Archaeologists like Michael Shanks have long recognized the confluence of archaeological work and performance, and, indeed, theater. Without delving too deeply into this inspiring, if complex set of ideas, I have always struggled a bit to understand the relationship between the superficiality of theater – that is the concession in theater that the actors and the audience both have to suspend disbelief and recognize the actors as acting their parts – and archaeological methods, which ideally guide actions even when no one is looking. This isn’t meant to denigrate the work of actors and the depth of the characters that they portray or the promote the idea of the archaeologist as a singularly and consistently principled practitioner (but I’m sure most of us say that we try to be). The desire to keep our scarps straight is not just a cosmetic act that reinforces the scientific (scientistical?) precision of our work, but a practical way to make the stratigraphic relationships between various depositional events more visible. An actor may embrace certain aspects of a character off the stage (perhaps as part of an approach inspired by method acting), but this is fundamentally secondary to role played on the stage. There is always a risk, then, in emphasizing the performative in archaeology that we succumb to the artificiality of the aesthetic and as Michael Shanks has realized “abstracted from what is being represented, removed in an escape from social and historical reality, from anonymous popular masses, from the messy vernacular human and natural detail…”

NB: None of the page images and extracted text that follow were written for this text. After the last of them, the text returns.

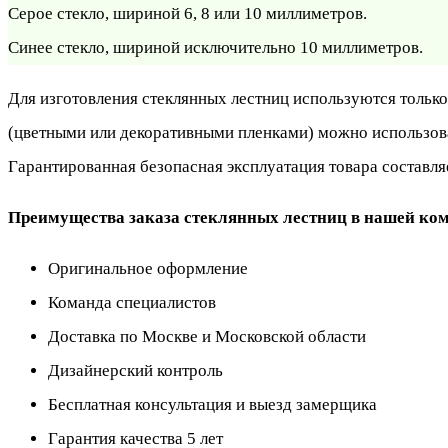
Серое стекло, шириной 6, 8 или 10 миллиметров.
Синее стекло, шириной исключительно 10 миллиметров.
Для изготовления стеклянных лестниц используются только 
(цветными или декоративными пленками) можно использоват
Гарантированная безопасная эксплуатация товара составляе
Преимущества заказа стеклянных лестниц в нашей ко
Оригинальное оформление
Команда специалистов
Доставка по Москве и Московской области
Дизайнерский контроль
Бесплатная консультация и выезд замерщика
Гарантия качества 5 лет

Micah’s work offers an intriguing complication to this risk. Not only did he document his work to bring order to the messy chaos of flood recovery speak to a particular moment in time (and an effort to resolve what must have been a pervasive feeling of disrupted existence), but he also documented the books themselves in ways that are not immediately visible in his published work. For example, he disclosed that he has photographs of hundreds of books in situ and once he and his team collected and documented them. He also has a database (technically a spreadsheet) of close to 800 books recovered, identified, photographed, and documented from his work. Unlike the public facing work of the film and book and installation, these aspects of the Codex project, like the method actors behind the scenes routine, remains out of sight (at least, for now).
Since Micah’s presentation, I’ve been turning around in my head how to make at least some of this archive available. Whether this archive will produce new archaeological, historical, or cultural knowledge is difficult to say, but it does reveal the depth of Codex as a form of authentic archaeological engagement with the world.